*** Opening Material for this exercise ***
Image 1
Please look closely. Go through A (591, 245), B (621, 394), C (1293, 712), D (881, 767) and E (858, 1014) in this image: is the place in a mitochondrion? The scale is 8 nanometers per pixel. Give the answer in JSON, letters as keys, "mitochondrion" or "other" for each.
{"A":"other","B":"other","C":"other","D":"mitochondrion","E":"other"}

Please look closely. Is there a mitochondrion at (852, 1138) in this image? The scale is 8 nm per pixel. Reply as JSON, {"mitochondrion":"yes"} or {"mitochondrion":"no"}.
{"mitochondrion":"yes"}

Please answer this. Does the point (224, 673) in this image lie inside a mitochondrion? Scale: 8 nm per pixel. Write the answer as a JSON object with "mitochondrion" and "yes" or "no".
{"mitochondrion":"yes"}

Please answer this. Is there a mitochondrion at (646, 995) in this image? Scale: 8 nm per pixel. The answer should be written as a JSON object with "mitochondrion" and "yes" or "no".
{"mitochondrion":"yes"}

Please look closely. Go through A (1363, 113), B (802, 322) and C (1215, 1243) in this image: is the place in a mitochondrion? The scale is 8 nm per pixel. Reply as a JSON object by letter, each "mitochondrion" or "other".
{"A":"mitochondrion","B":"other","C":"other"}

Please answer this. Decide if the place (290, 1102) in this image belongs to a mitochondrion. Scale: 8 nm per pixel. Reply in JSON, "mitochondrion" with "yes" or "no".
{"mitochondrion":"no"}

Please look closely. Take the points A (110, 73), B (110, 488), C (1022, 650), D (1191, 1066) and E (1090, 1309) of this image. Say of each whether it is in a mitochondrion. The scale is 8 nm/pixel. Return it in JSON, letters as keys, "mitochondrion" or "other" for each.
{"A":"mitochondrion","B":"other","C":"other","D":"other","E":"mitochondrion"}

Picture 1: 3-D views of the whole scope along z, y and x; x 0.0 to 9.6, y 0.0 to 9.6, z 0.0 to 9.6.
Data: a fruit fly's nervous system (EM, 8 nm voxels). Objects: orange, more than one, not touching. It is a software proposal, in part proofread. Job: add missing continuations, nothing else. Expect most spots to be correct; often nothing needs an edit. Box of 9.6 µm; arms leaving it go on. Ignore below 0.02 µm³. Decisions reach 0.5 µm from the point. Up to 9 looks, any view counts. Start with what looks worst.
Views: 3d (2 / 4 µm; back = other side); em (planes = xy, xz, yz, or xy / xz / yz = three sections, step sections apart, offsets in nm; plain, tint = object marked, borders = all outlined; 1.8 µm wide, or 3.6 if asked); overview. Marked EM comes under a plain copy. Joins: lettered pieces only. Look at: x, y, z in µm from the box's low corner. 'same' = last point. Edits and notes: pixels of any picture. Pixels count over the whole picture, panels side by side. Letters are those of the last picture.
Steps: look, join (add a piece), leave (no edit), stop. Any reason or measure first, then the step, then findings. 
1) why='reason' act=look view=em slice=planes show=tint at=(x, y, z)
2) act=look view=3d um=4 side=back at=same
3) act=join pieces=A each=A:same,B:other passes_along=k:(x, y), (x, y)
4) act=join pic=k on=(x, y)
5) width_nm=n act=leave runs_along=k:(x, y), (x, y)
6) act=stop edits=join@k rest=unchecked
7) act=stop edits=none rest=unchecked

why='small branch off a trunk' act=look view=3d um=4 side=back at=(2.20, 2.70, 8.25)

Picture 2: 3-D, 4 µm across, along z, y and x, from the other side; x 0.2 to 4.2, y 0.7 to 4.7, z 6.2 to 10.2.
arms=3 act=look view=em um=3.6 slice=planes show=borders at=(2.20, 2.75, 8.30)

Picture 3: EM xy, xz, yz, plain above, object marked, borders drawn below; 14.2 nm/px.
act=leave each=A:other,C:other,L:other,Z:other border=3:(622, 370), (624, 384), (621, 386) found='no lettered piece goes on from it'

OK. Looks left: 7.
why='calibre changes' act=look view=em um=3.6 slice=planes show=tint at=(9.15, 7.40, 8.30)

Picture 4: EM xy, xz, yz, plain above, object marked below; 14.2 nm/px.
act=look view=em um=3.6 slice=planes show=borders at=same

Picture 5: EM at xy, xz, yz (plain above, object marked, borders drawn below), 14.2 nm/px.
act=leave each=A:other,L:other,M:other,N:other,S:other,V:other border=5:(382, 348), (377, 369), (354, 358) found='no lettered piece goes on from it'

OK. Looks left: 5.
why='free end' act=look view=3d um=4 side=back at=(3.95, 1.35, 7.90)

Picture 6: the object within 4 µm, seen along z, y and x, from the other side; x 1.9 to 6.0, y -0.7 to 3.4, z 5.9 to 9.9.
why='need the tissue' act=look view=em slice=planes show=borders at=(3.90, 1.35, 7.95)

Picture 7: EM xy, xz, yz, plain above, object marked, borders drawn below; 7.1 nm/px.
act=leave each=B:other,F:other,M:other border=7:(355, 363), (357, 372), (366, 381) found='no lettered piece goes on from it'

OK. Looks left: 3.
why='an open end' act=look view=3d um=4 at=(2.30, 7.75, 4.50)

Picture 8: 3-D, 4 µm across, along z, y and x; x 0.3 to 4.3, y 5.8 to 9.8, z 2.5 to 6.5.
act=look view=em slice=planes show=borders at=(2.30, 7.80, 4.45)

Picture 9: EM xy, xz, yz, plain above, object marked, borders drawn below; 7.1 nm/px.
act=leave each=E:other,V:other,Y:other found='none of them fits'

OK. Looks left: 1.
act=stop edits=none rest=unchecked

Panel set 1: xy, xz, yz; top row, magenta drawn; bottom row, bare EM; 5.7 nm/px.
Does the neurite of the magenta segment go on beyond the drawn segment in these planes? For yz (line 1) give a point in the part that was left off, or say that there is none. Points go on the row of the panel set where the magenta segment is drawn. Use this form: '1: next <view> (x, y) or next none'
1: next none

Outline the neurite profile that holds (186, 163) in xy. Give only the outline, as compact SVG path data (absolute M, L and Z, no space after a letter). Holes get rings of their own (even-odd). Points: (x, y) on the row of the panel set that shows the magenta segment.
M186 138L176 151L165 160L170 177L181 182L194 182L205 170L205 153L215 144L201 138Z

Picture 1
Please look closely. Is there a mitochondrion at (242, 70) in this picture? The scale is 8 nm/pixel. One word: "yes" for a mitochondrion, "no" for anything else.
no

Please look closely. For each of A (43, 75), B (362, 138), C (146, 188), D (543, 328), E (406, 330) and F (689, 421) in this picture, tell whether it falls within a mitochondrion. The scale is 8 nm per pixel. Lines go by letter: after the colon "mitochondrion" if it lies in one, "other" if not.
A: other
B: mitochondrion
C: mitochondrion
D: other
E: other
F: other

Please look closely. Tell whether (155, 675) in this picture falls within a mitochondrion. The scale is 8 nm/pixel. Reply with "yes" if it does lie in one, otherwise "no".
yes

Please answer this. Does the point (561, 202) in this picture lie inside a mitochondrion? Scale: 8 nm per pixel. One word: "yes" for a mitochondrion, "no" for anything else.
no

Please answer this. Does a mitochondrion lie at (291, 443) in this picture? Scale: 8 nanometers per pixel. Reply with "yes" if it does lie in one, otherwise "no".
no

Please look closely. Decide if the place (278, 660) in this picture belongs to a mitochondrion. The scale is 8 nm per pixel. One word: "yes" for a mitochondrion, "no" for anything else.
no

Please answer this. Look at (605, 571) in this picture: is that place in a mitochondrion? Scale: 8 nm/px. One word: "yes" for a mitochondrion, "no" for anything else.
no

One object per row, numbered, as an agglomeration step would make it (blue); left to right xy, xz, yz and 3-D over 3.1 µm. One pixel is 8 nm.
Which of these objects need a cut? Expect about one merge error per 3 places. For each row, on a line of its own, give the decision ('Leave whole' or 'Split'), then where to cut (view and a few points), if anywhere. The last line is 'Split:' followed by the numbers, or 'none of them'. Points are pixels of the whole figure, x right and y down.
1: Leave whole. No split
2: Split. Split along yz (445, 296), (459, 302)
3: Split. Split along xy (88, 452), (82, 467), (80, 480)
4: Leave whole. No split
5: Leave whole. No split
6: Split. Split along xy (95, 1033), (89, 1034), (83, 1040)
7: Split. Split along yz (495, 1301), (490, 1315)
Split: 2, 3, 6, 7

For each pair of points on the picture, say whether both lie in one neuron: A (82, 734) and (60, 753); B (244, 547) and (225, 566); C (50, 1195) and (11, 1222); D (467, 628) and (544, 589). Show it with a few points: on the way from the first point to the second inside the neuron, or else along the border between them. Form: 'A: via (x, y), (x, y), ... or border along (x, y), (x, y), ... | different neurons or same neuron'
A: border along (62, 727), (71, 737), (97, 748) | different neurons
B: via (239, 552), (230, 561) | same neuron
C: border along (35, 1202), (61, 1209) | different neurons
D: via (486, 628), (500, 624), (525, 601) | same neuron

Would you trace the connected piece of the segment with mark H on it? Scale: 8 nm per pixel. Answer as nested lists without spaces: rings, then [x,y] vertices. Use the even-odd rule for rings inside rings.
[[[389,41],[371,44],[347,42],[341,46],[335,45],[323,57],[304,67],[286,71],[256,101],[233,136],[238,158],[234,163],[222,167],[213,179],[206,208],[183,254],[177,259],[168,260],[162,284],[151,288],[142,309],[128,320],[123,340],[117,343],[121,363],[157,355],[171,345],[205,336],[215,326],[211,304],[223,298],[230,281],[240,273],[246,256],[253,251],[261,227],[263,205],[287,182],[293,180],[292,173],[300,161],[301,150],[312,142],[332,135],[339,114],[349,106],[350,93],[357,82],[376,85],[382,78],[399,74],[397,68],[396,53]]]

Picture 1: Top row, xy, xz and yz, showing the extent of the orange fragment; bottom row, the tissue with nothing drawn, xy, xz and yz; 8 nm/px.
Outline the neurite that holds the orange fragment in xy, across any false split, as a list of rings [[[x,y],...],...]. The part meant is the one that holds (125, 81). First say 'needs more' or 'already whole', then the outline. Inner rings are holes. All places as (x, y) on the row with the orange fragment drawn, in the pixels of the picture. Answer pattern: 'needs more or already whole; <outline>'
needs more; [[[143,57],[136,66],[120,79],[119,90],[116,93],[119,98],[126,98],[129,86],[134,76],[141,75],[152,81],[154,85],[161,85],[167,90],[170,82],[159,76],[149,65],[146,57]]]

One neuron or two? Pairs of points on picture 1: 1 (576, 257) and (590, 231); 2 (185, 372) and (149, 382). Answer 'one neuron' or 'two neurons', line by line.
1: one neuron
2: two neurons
*** Closing Material for this exercise ***
The required result is an exact repetition of the lines from the one containing "One neuron or" through the last line of the data.

• Reply to the task:
One neuron or two? Pairs of points on picture 1: 1 (576, 257) and (590, 231); 2 (185, 372) and (149, 382). Answer 'one neuron' or 'two neurons', line by line.
1: one neuron
2: two neurons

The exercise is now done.